A connexin30 mutation rescues hearing and reveals roles for gap junctions in cochlear amplification and micromechanics

Abstract

Abstract Accelerated age-related hearing loss disrupts high-frequency hearing in inbred CD-1 mice. The p.Ala88Val (A88V) mutation in the gene coding for the gap-junction protein connexin30 (Cx30) protects the cochlear basal turn of adult CD-1Cx30 A88V/A88V mice from degeneration and rescues hearing.

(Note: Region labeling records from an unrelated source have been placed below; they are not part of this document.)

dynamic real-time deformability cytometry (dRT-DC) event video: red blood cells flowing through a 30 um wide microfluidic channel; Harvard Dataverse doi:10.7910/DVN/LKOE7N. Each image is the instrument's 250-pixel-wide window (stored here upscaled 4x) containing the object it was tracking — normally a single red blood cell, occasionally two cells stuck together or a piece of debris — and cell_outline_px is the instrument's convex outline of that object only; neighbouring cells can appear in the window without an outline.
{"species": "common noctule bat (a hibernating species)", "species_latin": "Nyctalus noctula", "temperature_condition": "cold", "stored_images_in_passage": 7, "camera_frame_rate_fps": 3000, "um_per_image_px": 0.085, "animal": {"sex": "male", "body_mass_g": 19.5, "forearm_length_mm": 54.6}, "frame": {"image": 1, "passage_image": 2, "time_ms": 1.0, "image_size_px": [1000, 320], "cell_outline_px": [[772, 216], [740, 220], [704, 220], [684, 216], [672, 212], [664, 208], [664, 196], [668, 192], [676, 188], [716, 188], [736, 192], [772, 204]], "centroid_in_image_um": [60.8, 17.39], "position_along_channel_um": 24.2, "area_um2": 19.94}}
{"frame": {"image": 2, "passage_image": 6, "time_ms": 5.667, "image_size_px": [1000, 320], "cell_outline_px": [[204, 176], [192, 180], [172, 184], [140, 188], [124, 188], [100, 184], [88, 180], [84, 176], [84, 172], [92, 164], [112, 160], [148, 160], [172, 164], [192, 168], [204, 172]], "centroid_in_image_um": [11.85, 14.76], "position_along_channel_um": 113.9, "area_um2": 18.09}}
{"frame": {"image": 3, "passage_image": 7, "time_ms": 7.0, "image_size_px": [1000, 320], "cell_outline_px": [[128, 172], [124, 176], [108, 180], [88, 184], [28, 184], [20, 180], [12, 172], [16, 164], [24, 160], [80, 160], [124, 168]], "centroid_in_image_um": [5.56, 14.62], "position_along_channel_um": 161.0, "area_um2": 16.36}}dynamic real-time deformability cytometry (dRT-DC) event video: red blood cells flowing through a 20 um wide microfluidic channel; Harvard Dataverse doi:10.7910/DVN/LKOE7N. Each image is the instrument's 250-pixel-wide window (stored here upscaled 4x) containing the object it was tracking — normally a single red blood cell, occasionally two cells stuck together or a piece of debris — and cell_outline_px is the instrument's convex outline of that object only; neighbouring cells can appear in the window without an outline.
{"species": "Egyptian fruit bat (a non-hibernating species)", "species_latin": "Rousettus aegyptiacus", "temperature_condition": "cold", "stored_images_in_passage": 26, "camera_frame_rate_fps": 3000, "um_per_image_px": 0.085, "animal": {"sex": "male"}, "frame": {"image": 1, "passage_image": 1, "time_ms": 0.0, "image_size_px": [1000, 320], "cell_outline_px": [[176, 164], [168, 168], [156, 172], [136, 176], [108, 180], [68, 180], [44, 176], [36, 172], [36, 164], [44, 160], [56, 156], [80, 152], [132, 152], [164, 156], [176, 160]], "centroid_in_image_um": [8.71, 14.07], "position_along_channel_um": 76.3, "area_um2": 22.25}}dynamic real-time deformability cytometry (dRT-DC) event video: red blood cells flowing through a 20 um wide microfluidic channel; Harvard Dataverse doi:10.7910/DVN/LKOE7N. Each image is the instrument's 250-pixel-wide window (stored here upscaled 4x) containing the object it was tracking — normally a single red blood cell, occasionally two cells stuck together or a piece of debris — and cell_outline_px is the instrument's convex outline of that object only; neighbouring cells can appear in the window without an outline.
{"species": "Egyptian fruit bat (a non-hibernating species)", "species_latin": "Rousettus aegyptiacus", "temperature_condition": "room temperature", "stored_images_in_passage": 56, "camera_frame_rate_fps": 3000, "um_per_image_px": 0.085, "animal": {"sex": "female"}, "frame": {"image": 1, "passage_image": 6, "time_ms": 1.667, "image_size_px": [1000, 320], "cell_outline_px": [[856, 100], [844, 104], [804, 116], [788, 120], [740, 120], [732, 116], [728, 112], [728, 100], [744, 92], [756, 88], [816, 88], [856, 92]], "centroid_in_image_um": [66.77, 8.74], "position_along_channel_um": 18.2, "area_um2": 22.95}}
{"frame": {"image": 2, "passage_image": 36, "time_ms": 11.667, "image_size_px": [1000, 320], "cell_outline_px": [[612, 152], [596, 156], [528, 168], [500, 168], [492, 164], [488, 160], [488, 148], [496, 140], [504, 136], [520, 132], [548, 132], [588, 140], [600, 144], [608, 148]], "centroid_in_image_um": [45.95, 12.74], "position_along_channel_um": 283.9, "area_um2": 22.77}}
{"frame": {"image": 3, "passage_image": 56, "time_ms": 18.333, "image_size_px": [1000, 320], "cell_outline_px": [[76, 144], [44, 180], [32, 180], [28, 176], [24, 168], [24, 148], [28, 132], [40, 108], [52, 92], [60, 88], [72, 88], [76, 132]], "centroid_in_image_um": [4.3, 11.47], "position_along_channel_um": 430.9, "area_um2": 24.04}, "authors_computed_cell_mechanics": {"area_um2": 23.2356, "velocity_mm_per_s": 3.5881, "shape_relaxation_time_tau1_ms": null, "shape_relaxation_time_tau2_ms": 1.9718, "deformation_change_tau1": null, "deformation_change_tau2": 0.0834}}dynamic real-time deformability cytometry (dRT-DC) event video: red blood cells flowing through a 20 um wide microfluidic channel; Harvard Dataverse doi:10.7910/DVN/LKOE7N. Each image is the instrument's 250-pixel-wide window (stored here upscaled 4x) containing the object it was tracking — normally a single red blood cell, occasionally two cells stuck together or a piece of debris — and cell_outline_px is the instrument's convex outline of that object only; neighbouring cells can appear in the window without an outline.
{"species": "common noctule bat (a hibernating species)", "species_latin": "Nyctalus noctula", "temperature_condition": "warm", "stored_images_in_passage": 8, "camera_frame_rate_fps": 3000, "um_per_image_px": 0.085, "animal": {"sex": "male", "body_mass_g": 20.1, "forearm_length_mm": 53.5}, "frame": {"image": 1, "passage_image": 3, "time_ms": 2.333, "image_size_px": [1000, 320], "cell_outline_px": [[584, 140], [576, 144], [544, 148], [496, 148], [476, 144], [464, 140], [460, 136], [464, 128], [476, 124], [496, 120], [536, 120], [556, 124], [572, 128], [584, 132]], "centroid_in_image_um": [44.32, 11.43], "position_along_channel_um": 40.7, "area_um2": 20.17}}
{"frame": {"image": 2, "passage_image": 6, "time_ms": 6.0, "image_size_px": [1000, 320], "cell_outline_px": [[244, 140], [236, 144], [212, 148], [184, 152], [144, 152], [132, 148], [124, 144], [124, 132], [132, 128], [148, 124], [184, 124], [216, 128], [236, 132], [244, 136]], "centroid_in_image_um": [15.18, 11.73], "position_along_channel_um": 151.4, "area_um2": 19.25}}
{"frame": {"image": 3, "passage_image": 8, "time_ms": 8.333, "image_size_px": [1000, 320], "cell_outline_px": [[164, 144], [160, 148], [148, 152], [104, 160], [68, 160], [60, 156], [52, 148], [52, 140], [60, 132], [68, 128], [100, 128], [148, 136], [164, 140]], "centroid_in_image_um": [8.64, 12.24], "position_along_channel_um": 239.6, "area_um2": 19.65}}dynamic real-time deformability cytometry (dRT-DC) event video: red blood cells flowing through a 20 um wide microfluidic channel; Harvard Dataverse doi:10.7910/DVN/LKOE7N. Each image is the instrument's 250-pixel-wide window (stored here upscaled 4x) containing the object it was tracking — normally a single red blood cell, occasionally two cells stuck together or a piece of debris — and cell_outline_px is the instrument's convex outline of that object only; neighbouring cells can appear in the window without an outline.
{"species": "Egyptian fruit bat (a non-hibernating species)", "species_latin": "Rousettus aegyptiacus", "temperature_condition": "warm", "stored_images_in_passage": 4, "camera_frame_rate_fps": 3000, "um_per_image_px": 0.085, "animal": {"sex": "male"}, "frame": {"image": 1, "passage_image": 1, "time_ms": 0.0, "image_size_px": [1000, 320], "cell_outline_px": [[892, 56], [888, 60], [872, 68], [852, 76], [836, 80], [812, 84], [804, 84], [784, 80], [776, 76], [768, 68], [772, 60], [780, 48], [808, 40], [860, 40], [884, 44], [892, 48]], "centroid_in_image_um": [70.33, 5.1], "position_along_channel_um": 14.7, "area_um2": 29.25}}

Here we report that the passive compliance of the cochlear partition and active frequency tuning of the basilar membrane are enhanced in the cochleae of CD-1Cx30 A88V/A88V compared to CBA/J mice with sensitive high-frequency hearing, suggesting that gap junctions contribute to passive cochlear mechanics and energy distribution in the active cochlea. Surprisingly, the endocochlear potential that drives mechanoelectrical transduction currents in outer hair cells and hence cochlear amplification is greatly reduced in CD-1Cx30 A88V/A88V mice. Yet, the saturating amplitudes of cochlear microphonic potentials in CD-1Cx30 A88V/A88V and CBA/J mice are comparable. Although not conclusive, these results are compatible with the proposal that transmembrane potentials, determined mainly by extracellular potentials, drive somatic electromotility of outer hair cells.